Le 32 Resto in Morocco rated ‘3rd best restaurant’ in AsilahHALAL STATUS Fully Halal food menu • Alcohol served
As a country in North Africa, Morocco, or the Kingdom of Morocco as it’s officially known, requires little introduction, with centuries of trade and cultural exchange culminating in a diverse and sophisticated cuisine.
The area we visited, and which led us to one of the country’s highest rated restaurants, was an old, fortified beach town on the Atlantic coast of northern Morocco called Asilah.
Located about 30 minutes’ drive south of Tangier, or Tanger if going by the French spelling of the last country to colonise this place, Asilah is known for its lobsters, as well as an array of high end restaurants.
One particular establishment which stood out for us was Asilah 32 Hotel’s prestigious eatery Le 32 Resto, which is considered Asilah’s third highest rated restaurant on restaurantguru.com, thus making it one of the best in the country.
What ultimately drew us to this place, however, was its head chef, Mjido Sefraoui, who has plied his trade at a number of high-end restaurants, including having worked as senior chef de partie at world-renowned, 3-Michelin Chef Alain Ducasse’s Idam in Doha, Qatar.

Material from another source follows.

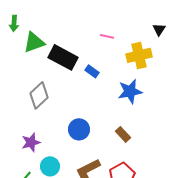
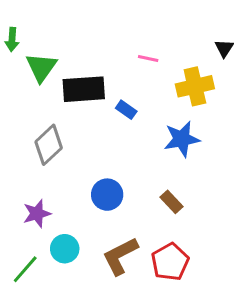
green triangle: (34, 42) -> (41, 67), turned -35
black rectangle: (63, 57) -> (84, 89), turned -32

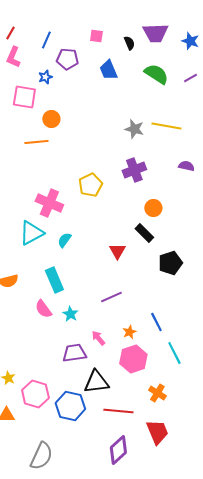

Having read the reviews and seen some of the dishes showcased on the net, it should go without saying that we were looking forward to reviewing this place.
If these beverages proved anything, it was that the fruit grown in hotter climes are superior in taste to those in colder climates.
And so it proved here, with the Fresh Fruit Juice turning out to be exactly that, fresh and extremely tasty.
While the Strawberry Lemon Fizz – essentially a fizzy lemonade with strawberries – didn’t exactly blow us away, the Virgin Mojito packed quite the punch courtesy of the refreshlingly powerful crushed mint (we found Morrocan mint, in general, to be far stronger than its insipid UK counterpart).
There’s no better start than complimentary bread freshly baked to order. A sure sign of good things to come.
And came they did, with this elegantly presented Lobster Bisque starter with a portion of bread sticks.
To be sure, the time and effort expended in making this full-bodied bisque ensured a depth and richness which we couldn’t get enough of.
Seasoned to a tee, and driven by the natural sweetness of the lobster itself, the only thing we needed towards the end was another portion of those bread sticks to help scoop up all that precious sauce. Never had this so good.
This Pave De Saumon was a carefully conceived dish which went beyond mere aesthetics.
What we had here was an exceptionally baked and fried piece of salmon, which boasted both a crispy skin and moist and flaky, semi-translucent flesh.
Elevated by the dill sauce, an assortment of vegetables, and other bits and pieces, everything came together in a way to make this a memorable dish. Just don’t forget to give that fish a good squeeze of the lemon.
The al dente pasta in this Tagliatelle was beautifully enveloped in a creamy dill-based sauce, with the pleasant bits of salmon mixed in providing textural contrast more than anything else.
Nevertheless, the addition of the accompanying bowl of cheese provided a touch of piquancy to what was otherwise a soothingly enjoyable plate of food.
We didn’t give this Lamb Lasagne much hope at first glance. But this was a simple lasagne done exceedingly well.
Wonderfully creamy on the inside with plenty of cheesy goodness, the sheets of pasta in this were soft enough for us to suffice with only our forks. An excellent option for the kids too.
Given its simplicity, there was, of course, no where to hide when it came to flavour and execution.
Everything here though was on point, with a large and juicy patty, confidentally cooked medium rare on the inside, covered in plenty of delicious American cheese, and jalapenos adding that touch of heat.
As for the price, then a burger as large as this for just £8.89, and that too with fries, was easily worth it.
Putting aside the bells and whistles, the shiny exterior of any macaron is always a good indicator that it’s relatively fresh.
These turned out to be superbly executed, with a delicately crispy exterior and that familiar chewy interior.
Not sure we would call this a cake, given its texture. Nevertheless, there was no denying the quality of the variety of chocolates used.
Despite the misleading name, this was a tasty affair, with the crunchy milk chocolate coating giving way to dark brittle chocolate, which itself encased a chewy caramel centre. The shiny smooth chocolate sauce just helped bring the entire thing together.
- YES/ NO
- DISABLED FACILITIES
- CHILD SEATING
Well, having rated them 4.5/5, we'd say they've done enough, at least in our collective eyes, in living up to the reputation that drew us there in the first place.
The talented Chef Mjido Sefraoui has brought his French style of cuisine to Asilah and served us some outstandingly good dishes worthy of the beach-side landscape. With a seasonal menu, the Chef kept things true to his clasically French trained background, and allowed the natural flavours of the region to shine through.
Diners might also like to note that a 10% service charge will be added to your bill.